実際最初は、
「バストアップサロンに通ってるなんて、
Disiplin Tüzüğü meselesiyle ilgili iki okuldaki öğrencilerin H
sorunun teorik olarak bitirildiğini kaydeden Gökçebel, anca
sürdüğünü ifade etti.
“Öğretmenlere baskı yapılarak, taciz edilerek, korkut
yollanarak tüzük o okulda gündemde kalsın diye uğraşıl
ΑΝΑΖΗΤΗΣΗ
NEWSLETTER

---

(REQUEST)
The answer must be an exact reproduction of all the records.

(RESPONSE)
実際最初は、
「バストアップサロンに通ってるなんて、
Disiplin Tüzüğü meselesiyle ilgili iki okuldaki öğrencilerin H
sorunun teorik olarak bitirildiğini kaydeden Gökçebel, anca
sürdüğünü ifade etti.
“Öğretmenlere baskı yapılarak, taciz edilerek, korkut
yollanarak tüzük o okulda gündemde kalsın diye uğraşıl
ΑΝΑΖΗΤΗΣΗ
NEWSLETTER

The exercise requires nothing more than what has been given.